## WORK TASK
Report each line of the data that contains the string "Flöde".

***** DATA SECTION

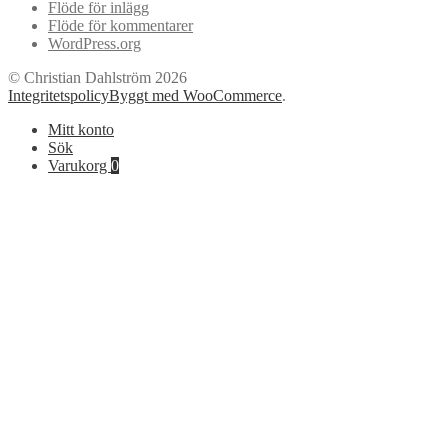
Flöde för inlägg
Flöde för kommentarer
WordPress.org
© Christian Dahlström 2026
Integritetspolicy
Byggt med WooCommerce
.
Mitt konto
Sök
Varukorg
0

**********
***** DATA SECTION

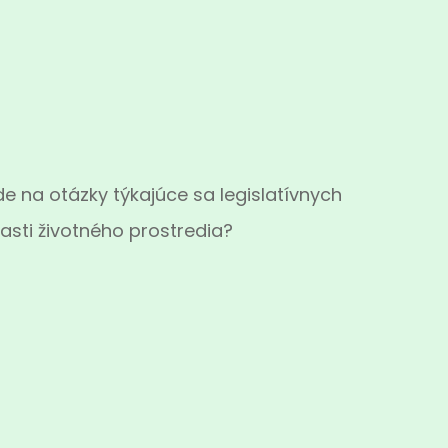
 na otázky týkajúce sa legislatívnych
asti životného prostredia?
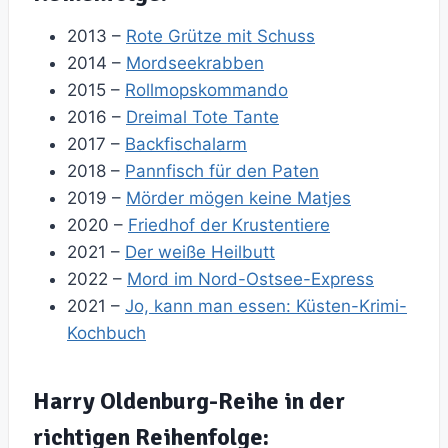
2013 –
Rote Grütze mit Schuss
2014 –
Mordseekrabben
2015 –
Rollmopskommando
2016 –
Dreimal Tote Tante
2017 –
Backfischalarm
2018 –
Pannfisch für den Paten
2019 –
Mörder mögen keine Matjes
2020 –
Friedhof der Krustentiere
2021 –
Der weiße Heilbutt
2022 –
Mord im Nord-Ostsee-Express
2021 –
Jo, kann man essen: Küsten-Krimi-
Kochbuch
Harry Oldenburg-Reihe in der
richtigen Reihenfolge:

**********

## RESPONSE TO THIS EXERCISE
Flöde för inlägg
Flöde för kommentarer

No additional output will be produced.